PASSAGE CITÉ:
☆ ☆ ☆

Ma vie est vide, je la plains, ma vie
est pleine, je la vide.
Quelle
différence entre une vie confinée et une vie sans coronavirus ? Je ne peux
pas répondre pour tous ceux que je connais. Mes enfants poursuivent leur
travail de peintre, de vidéaste, de graphiste. Mes petits-enfants créent des
films dans des écoles de cinéma et se préparent à des études de droit. Ma
compagne, conseillère municipale et responsable d’un lieu d’accueil pour
personnes sans abri et sans revenu, cherche et trouve des lieux de protection
pour les galériens. Les médecins me soignent, les infirmiers me pansent, les
brancardiers me promènent de cliniques en hôpitaux, une psychologue m’assure
que ça en vaut la peine, à moi tout seul, je donne du travail à des dizaines de
soignants.
Je porte un
masque, je me place dans la queue devant la boulangerie en respectant la
distance recommandée. Ensuite, je vais
chez mon marchand de journaux et la grande différence est que je ne peux pas
lire les articles répétitifs à la terrasse d’un café car il est fermé, peut-être
va-t-il ouvrir vers la fin du mois de
mai. Je lirai sur ma terrasse sans voir les passants qui passent et c’est dans
cette période de pénurie de passants qu’on se rend compte à quel point les
passants sont importants. Je rentre chez moi et j’enlève mon masque pour lire
les journaux. Je dis bonjour de loin.

☆ ☆ ☆

DONNÉES ENREGISTRÉES:

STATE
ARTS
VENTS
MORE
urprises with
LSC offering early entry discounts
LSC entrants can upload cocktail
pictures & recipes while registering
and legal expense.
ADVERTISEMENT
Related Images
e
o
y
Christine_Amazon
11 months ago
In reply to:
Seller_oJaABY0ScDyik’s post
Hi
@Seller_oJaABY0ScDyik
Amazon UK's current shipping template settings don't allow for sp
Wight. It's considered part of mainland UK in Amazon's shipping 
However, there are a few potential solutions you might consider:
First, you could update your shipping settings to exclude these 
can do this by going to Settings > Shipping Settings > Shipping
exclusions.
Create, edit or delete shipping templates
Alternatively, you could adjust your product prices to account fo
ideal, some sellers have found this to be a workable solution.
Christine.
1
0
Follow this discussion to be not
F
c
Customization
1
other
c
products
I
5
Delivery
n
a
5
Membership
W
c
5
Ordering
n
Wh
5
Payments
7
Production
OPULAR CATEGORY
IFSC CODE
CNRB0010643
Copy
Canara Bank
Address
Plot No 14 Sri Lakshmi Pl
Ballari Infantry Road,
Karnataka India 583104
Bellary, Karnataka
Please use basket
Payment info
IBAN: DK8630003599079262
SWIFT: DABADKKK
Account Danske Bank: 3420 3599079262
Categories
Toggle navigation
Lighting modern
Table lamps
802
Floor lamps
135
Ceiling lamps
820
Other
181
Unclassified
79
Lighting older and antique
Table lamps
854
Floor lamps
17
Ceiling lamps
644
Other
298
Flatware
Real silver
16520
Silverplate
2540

☆ ☆ ☆

À FAIRE:
(a) D'après le passage sur le confinement, pourquoi est-il impossible de lire les journaux à la terrasse d'un café ?
(b) Reproduisez, dans le passage sur le confinement, la partie qui s'ouvre sur les mots contenant "Je porte un" et se ferme sur "bonjour de loin.".
(c) Poursuivez le passage sur le confinement à partir de sa dernière phrase.

RÉPONSES AUX ACTIVITÉS:
(a) Parce que le café est fermé.

(b)
Je porte un
masque, je me place dans la queue devant la boulangerie en respectant la
distance recommandée. Ensuite, je vais
chez mon marchand de journaux et la grande différence est que je ne peux pas
lire les articles répétitifs à la terrasse d’un café car il est fermé, peut-être
va-t-il ouvrir vers la fin du mois de
mai. Je lirai sur ma terrasse sans voir les passants qui passent et c’est dans
cette période de pénurie de passants qu’on se rend compte à quel point les
passants sont importants. Je rentre chez moi et j’enlève mon masque pour lire
les journaux. Je dis bonjour de loin.

(c)
Naturellement,
il y a le téléphone, whatsap et skype, mais c’est un peu compliqué de raconter
une vie rabougrie. Comme décrire une course de voiliers quand le vent s’est
figé. La maladie bien sûr est source inépuisable de conversations, car il faut
chaque jour conter les douleurs. Parfois, mes interlocuteurs ont l’impression
que j’ai été contaminé par le coronavirus tant les ambulanciers, les infirmiers
et les kinés franchissent le seuil de ma porte. Je les détrompe. Il n’y a pas
que le coronavirus dans la vie.
Ensuite la
sieste, une causerie à plusieurs avec skype et on se rend compte que le plus
important dans une conversation ce ne sont pas les paroles, mais les yeux, les
formes, les odeurs, les bruits des pieds. L’idéal serait peut-être de filmer
cette causerie en supprimant le son et se rendre compte que l’important est le
brouhaha, les couleurs, le cuir ciré, les huissiers qui viennent porter des papiers,
mais de moins en moins puisque désormais les SMS suppriment la fonction.
Regardez les
images collectées par les caméras des grands congrès des partis communistes
chinois, ou réunions au Kremlin. On n’a nul besoin de comprendre ce que disent
les délégués. Ils se lèvent, ils applaudissent, ils se rassoient, puis le grand
timonier prend la parole et cette parole est inutile. Donald Trump pointe du
doigt une journaliste qui a posé une question inaudible, supprimez le son, il
reste ce qui est important, le doigt de Trump, la journaliste qui repose la question.
D’une certaine manière, il est possible de décrire des grandes assemblées
politiques et parlementaires comme si le coronavirus avait imposé un masque
virtuel aux discours et aux déclarations. D’ailleurs, si les représentants ou
conseillers disent vraiment quelque chose, ils se retrouvent rapidement en
salle de réanimation, entubés, entourés par des dizaines de blouses blanches. Un
journaliste s’est ainsi retrouvé découpé en mille morceaux dans un ascenseur. Savez-vous
les mots qu’il a prononcés ? Non. Mais tout le monde sait qu’il a été dépecé.